So much hinges on copyright. The doctrine of First Sale meant that publishers couldn’t lock libraries out of the market. But digital works, like software, got swept under licensing agreements, with the power to place all kinds of restrictions on the sale resting almost entirely with the copyright holder. Typically, it’s worth pointing out, that is not the creator of the digital work; it’s the publisher.
Licensing also has meant—in the United States, anyhow—that there are no such things as used ebooks. Consumers pay top dollar for anything that isn’t Creative Commons, public domain, or by an unknown author; in other words, when an item is new or resurgent (after it gets made into a movie, for instance), consumers rent access to it through various vendors (mainly Amazon, Kobo, Google, and Apple).

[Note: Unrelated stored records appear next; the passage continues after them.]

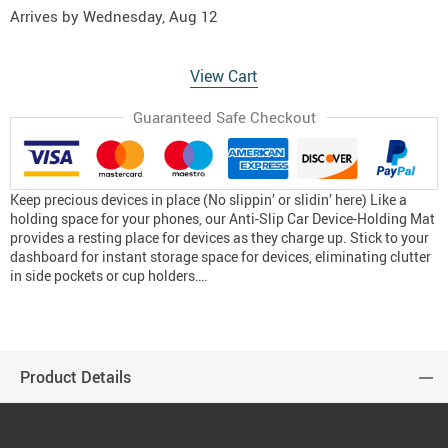
Arrives by
Wednesday, Aug 12
View Cart
Guaranteed Safe Checkout
Keep precious devices in place (No slippin’ or slidin’ here) Like a
holding space for your phones, our Anti-Slip Car Device-Holding Mat
provides a resting place for devices as they charge up. Stick to your
dashboard for instant storage space for devices, eliminating clutter
in side pockets or cup holders….
Product Details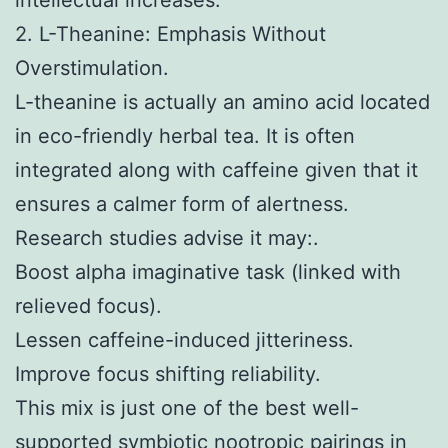
2. L-Theanine: Emphasis Without
Overstimulation.
L-theanine is actually an amino acid located
in eco-friendly herbal tea. It is often
integrated along with caffeine given that it
ensures a calmer form of alertness.
Research studies advise it may:.
Boost alpha imaginative task (linked with
relieved focus).
Lessen caffeine-induced jitteriness.
Improve focus shifting reliability.
This mix is just one of the best well-
supported symbiotic nootropic pairings in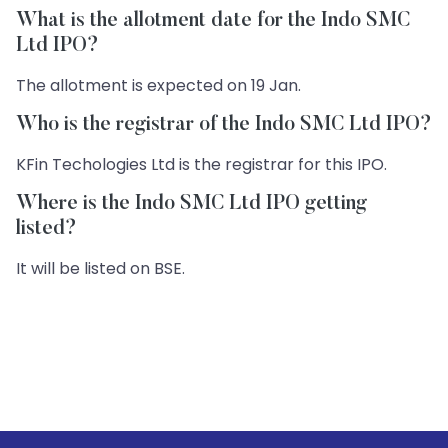
What is the allotment date for the Indo SMC
Ltd IPO?
The allotment is expected on 19 Jan.
Who is the registrar of the Indo SMC Ltd IPO?
KFin Techologies Ltd is the registrar for this IPO.
Where is the Indo SMC Ltd IPO getting
listed?
It will be listed on BSE.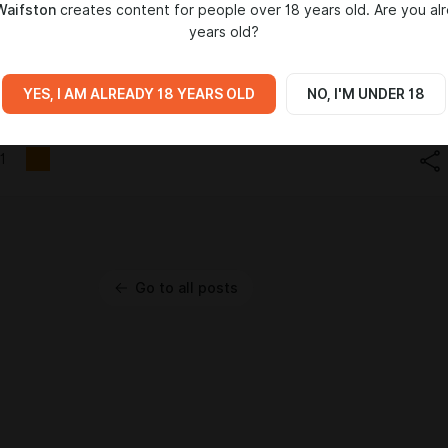
Waifston
creates content for people over 18 years old. Are you al
years old?
YES, I AM ALREADY 18 YEARS OLD
NO, I'M UNDER 18
1
Go to all posts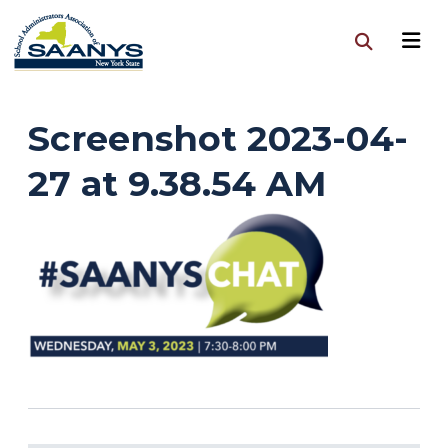
Screenshot 2023-04-
27 at 9.38.54 AM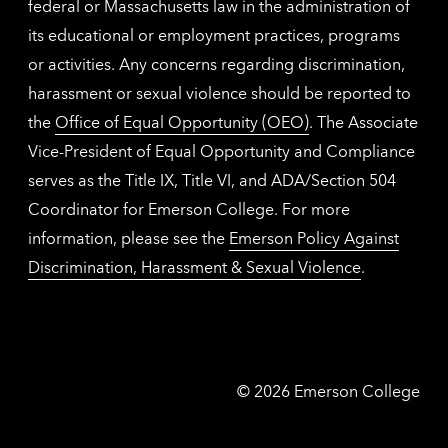
federal or Massachusetts law in the administration of
its educational or employment practices, programs
or activities. Any concerns regarding discrimination,
harassment or sexual violence should be reported to
the
Office of Equal Opportunity (OEO)
. The Associate
Vice-President of Equal Opportunity and Compliance
serves as the Title IX, Title VI, and ADA/Section 504
Coordinator for Emerson College. For more
information, please see the
Emerson Policy Against
Discrimination, Harassment & Sexual Violence
.
Emerson
©
2026
Emerson College
College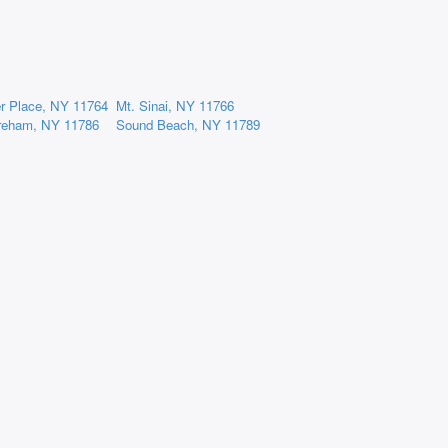
er Place, NY 11764
Mt. Sinai, NY 11766
reham, NY 11786
Sound Beach, NY 11789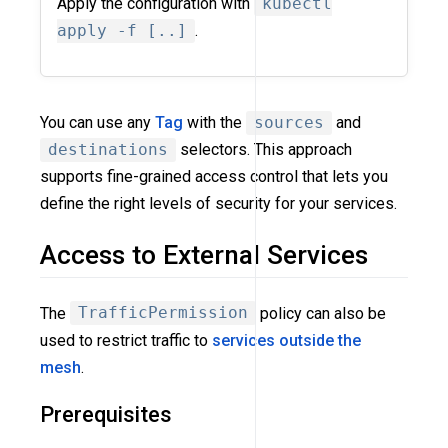
Apply the configuration with
kubectl
apply -f [..]
.
You can use any
Tag
with the
sources
and
destinations
selectors. This approach
supports fine-grained access control that lets you
define the right levels of security for your services.
Access to External Services
The
TrafficPermission
policy can also be
used to restrict traffic to
services outside the
mesh
.
Prerequisites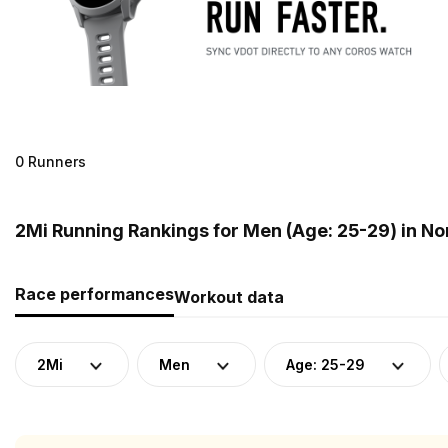
0 Runners
2Mi Running Rankings for Men (Age: 25-29) in N
Race performances
Workout data
2Mi
Men
Age: 25-29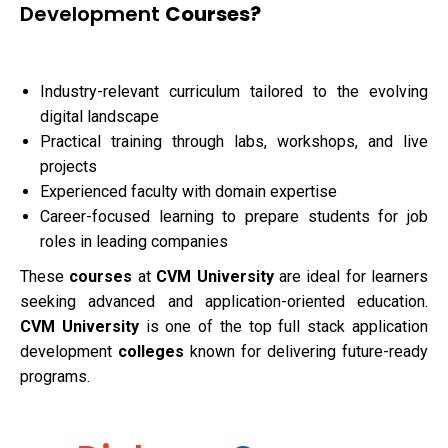
Development
Courses?
Industry-relevant curriculum tailored to the evolving
digital landscape
Practical training through labs, workshops, and live
projects
Experienced faculty with domain expertise
Career-focused learning to prepare students for job
roles in leading companies
These
courses
at
CVM University
are ideal for learners
seeking advanced and application-oriented education.
CVM University
is one of the top full stack application
development
colleges
known for delivering future-ready
programs.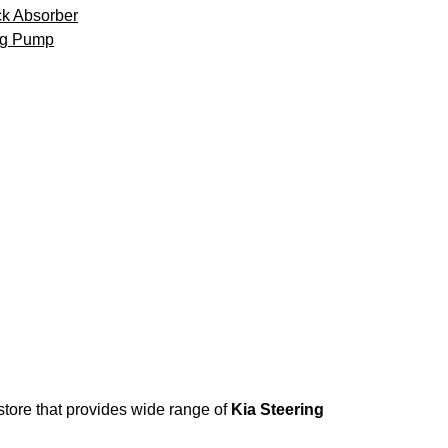
k Absorber
ng Pump
 store that provides wide range of
Kia Steering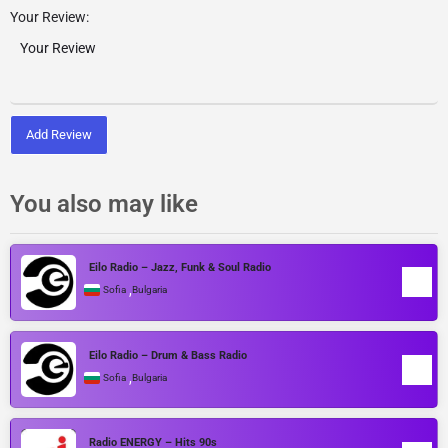
Your Review:
Add Review
You also may like
Eilo Radio – Jazz, Funk & Soul Radio
,
Sofia
Bulgaria
Eilo Radio – Drum & Bass Radio
,
Sofia
Bulgaria
Radio ENERGY – Hits 90s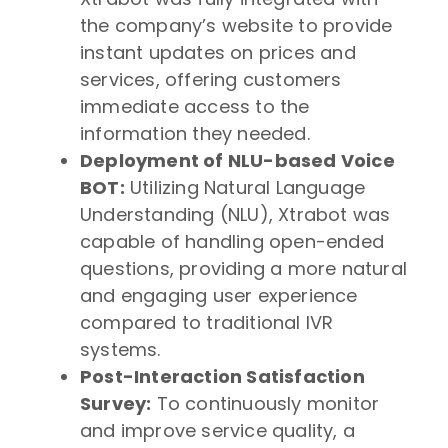
the company’s website to provide
instant updates on prices and
services, offering customers
immediate access to the
information they needed.
Deployment of NLU-based Voice
BOT:
Utilizing Natural Language
Understanding (NLU), Xtrabot was
capable of handling open-ended
questions, providing a more natural
and engaging user experience
compared to traditional IVR
systems.
Post-Interaction Satisfaction
Survey:
To continuously monitor
and improve service quality, a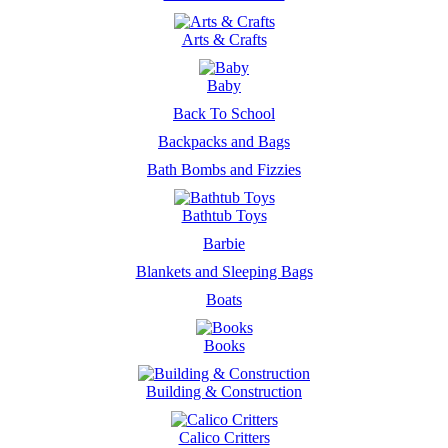
Arts & Crafts
Baby
Back To School
Backpacks and Bags
Bath Bombs and Fizzies
Bathtub Toys
Barbie
Blankets and Sleeping Bags
Boats
Books
Building & Construction
Calico Critters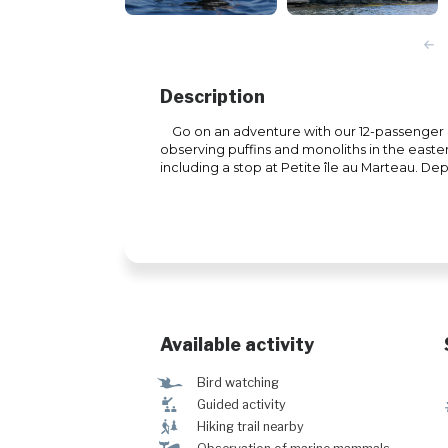
Description
Go on an adventure with our 12-passenger zo
observing puffins and monoliths in the easte
including a stop at Petite île au Marteau. De
Available activity
Ÿ
Bird watching
î
Guided activity
&
Hiking trail nearby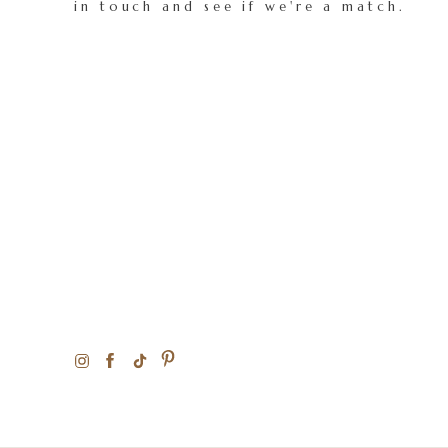
in touch and see if we're a match.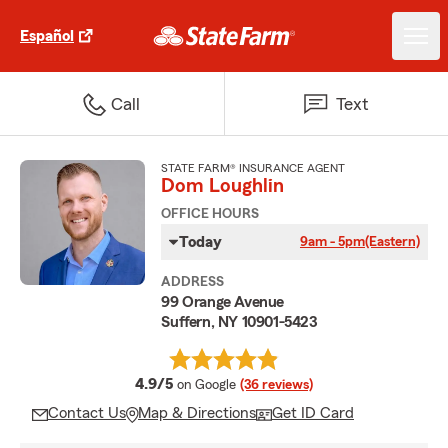
Español
Call
Text
STATE FARM® INSURANCE AGENT
Dom Loughlin
OFFICE HOURS
Today
9am - 5pm
(Eastern)
ADDRESS
99 Orange Avenue
Suffern, NY 10901-5423
average rating
4.9/5
on Google
(36 reviews)
Contact Us
Map & Directions
Get ID Card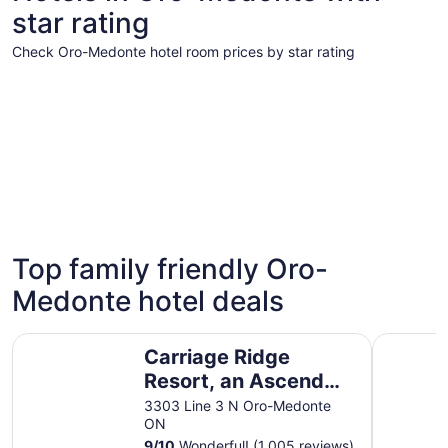
star rating
Check Oro-Medonte hotel room prices by star rating
5 Star Hotels
4 Star Hot
5 Star Hotels
4 Star 
Top family friendly Oro-
2 properties
11 propert
Medonte hotel deals
Carriage Ridge Resort, an Ascend Collection Resort
Horseshoe
Carriage Ridge
Resort, an Ascend
Collection Resort
3303 Line 3 N Oro-Medonte
ON
9
/
10
Wonderful! (1,005 reviews)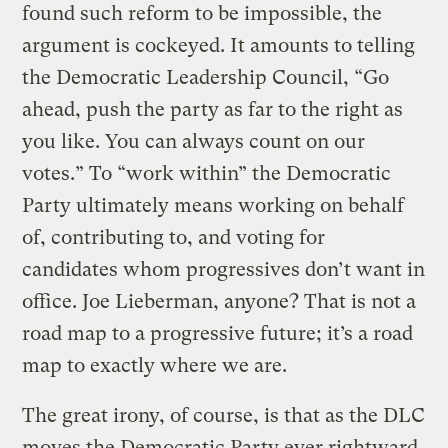
found such reform to be impossible, the
argument is cockeyed. It amounts to telling
the Democratic Leadership Council, “Go
ahead, push the party as far to the right as
you like. You can always count on our
votes.” To “work within” the Democratic
Party ultimately means working on behalf
of, contributing to, and voting for
candidates whom progressives don’t want in
office. Joe Lieberman, anyone? That is not a
road map to a progressive future; it’s a road
map to exactly where we are.
The great irony, of course, is that as the DLC
moves the Democratic Party ever rightward,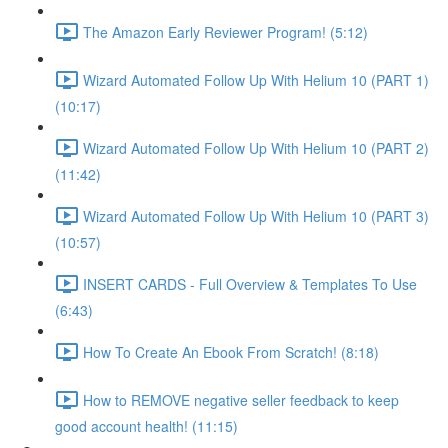
The Amazon Early Reviewer Program! (5:12)
Wizard Automated Follow Up With Helium 10 (PART 1)
(10:17)
Wizard Automated Follow Up With Helium 10 (PART 2)
(11:42)
Wizard Automated Follow Up With Helium 10 (PART 3)
(10:57)
INSERT CARDS - Full Overview & Templates To Use
(6:43)
How To Create An Ebook From Scratch! (8:18)
How to REMOVE negative seller feedback to keep
good account health! (11:15)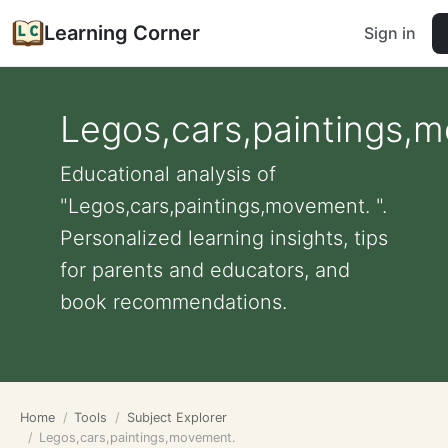
Learning Corner
Sign in
Legos,cars,paintings,
Educational analysis of
"Legos,cars,paintings,movement. ".
Personalized learning insights, tips
for parents and educators, and
book recommendations.
Home
Tools
Subject Explorer
Legos,cars,paintings,movement.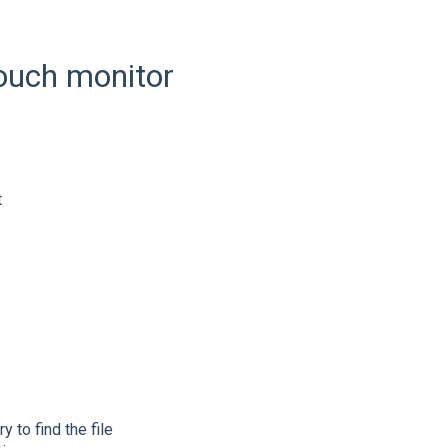
touch monitor
t
 to find the file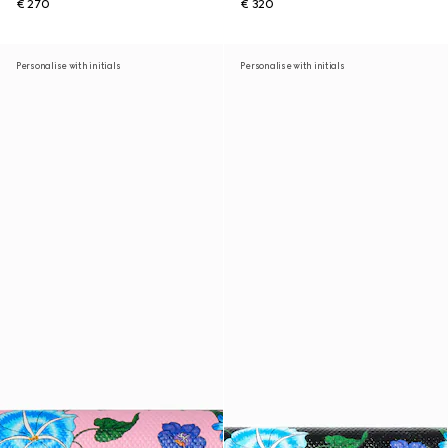
€ 270
€ 320
Personalise with initials
Personalise with initials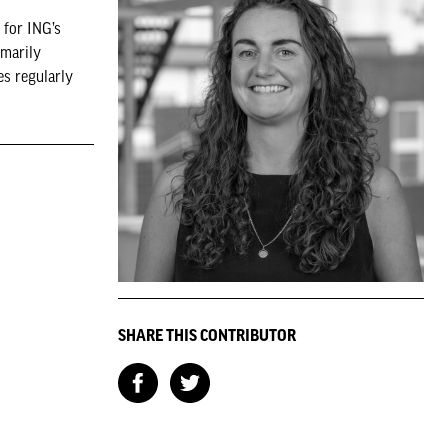
 for ING’s
imarily
es regularly
SHARE THIS CONTRIBUTOR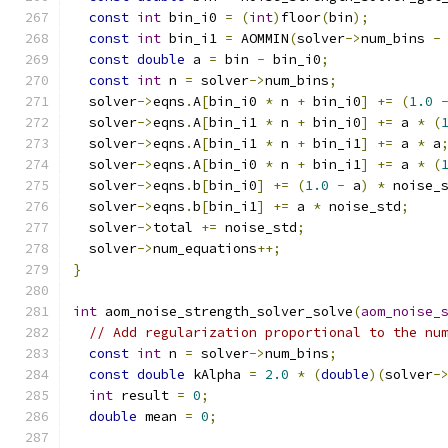
const
int
 bin_i0 
=
(
int
)
floor
(
bin
);
const
int
 bin_i1 
=
 AOMMIN
(
solver
->
num_bins 
-
const
double
 a 
=
 bin 
-
 bin_i0
;
const
int
 n 
=
 solver
->
num_bins
;
  solver
->
eqns
.
A
[
bin_i0 
*
 n 
+
 bin_i0
]
+=
(
1.0
  solver
->
eqns
.
A
[
bin_i1 
*
 n 
+
 bin_i0
]
+=
 a 
*
(
  solver
->
eqns
.
A
[
bin_i1 
*
 n 
+
 bin_i1
]
+=
 a 
*
 a
  solver
->
eqns
.
A
[
bin_i0 
*
 n 
+
 bin_i1
]
+=
 a 
*
(
  solver
->
eqns
.
b
[
bin_i0
]
+=
(
1.0
-
 a
)
*
 noise_
  solver
->
eqns
.
b
[
bin_i1
]
+=
 a 
*
 noise_std
;
  solver
->
total 
+=
 noise_std
;
  solver
->
num_equations
++;
}
int
 aom_noise_strength_solver_solve
(
aom_noise_
// Add regularization proportional to the nu
const
int
 n 
=
 solver
->
num_bins
;
const
double
 kAlpha 
=
2.0
*
(
double
)(
solver
-
int
 result 
=
0
;
double
 mean 
=
0
;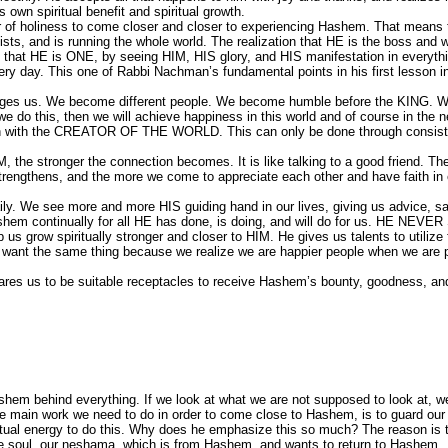
s own spiritual benefit and spiritual growth.
er of holiness to come closer and closer to experiencing Hashem. That means 
ists, and is running the whole world. The realization that HE is the boss and 
 that HE is ONE, by seeing HIM, HIS glory, and HIS manifestation in everythi
ery day. This one of Rabbi Nachman’s fundamental points in his first lesson i
s changes us. We become different people. We become humble before the KING. 
we do this, then we will achieve happiness in this world and of course in the n
tion with the CREATOR OF THE WORLD. This can only be done through consist
 the stronger the connection becomes. It is like talking to a good friend. Th
 strengthens, and the more we come to appreciate each other and have faith in
ily. We see more and more HIS guiding hand in our lives, giving us advice, s
ashem continually for all HE has done, is doing, and will do for us. HE NEV
us grow spiritually stronger and closer to HIM. He gives us talents to utilize
 want the same thing because we realize we are happier people when we are 
pares us to be suitable receptacles to receive Hashem’s bounty, goodness, an
em behind everything. If we look at what we are not supposed to look at, we
e main work we need to do in order to come close to Hashem, is to guard our
tual energy to do this. Why does he emphasize this so much? The reason is t
re soul, our neshama, which is from Hashem, and wants to return to Hashem.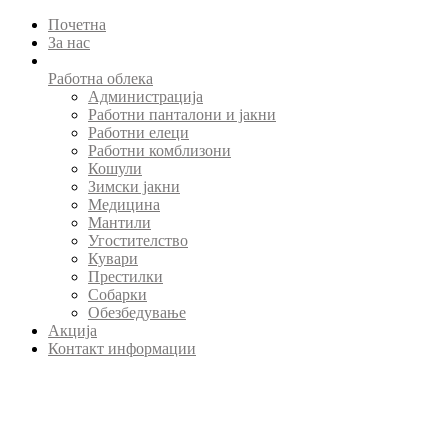
Почетна
За нас
Работна облека
Администрација
Работни панталони и јакни
Работни елеци
Работни комблизони
Кошули
Зимски јакни
Медицина
Мантили
Угостителство
Кувари
Престилки
Собарки
Обезбедување
Акција
Контакт информации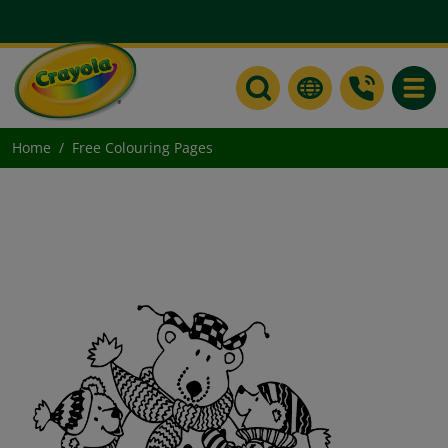
Toggle
Home
Free Colouring Pages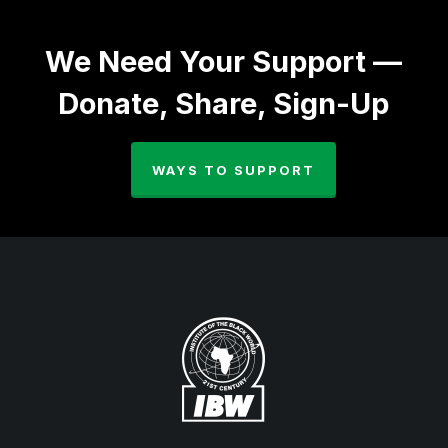
We Need Your Support —
Donate, Share, Sign-Up
WAYS TO SUPPORT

That’s how it is in the United States, anyhow, where copyright is a corporate asset and is zealously protected and expanded.
But things seem to be different in the European Union, at least based on a recent ruling by the Amsterdam Court. A Netherlands-based online retailer of used digital media, Tom Kabinet, was sued by some EU publishers who made pretty much the same arguments as US corporations. But digital material never deteriorates! Cheap secondary markets will stifle innovation! However, the EU court saw things differently: It judged that such sales were not illegal.
The result? There was such a surge of traffic to the Tom Kabinet site that it crashed at first. Publishers aren’t happy.
Another decision (PDF file) dating back to 2012 extended the principle beyond ebooks. The Court of Justice of the European Union stated that “An author of software cannot oppose the resale of his ‘used’ licenses allowing the use of his programs downloaded from the internet. The exclusive right of distribution of a copy of a computer program covered by such a license is exhausted on its first sale.”
The internet is a global network. The technical logistics of distributing a book or movie made in America directly to, for instance, Belgium, are trivial—one click. The problem is copyright. But now there are two starkly different approaches to it. Speaking on behalf of the reader, that’s good news. I would think it’s also good news for libraries. Speaking on behalf of authors, it’s not clear that they’re getting such a good deal from the EU rulings. And for the publishers? It looks like even more uncertainty.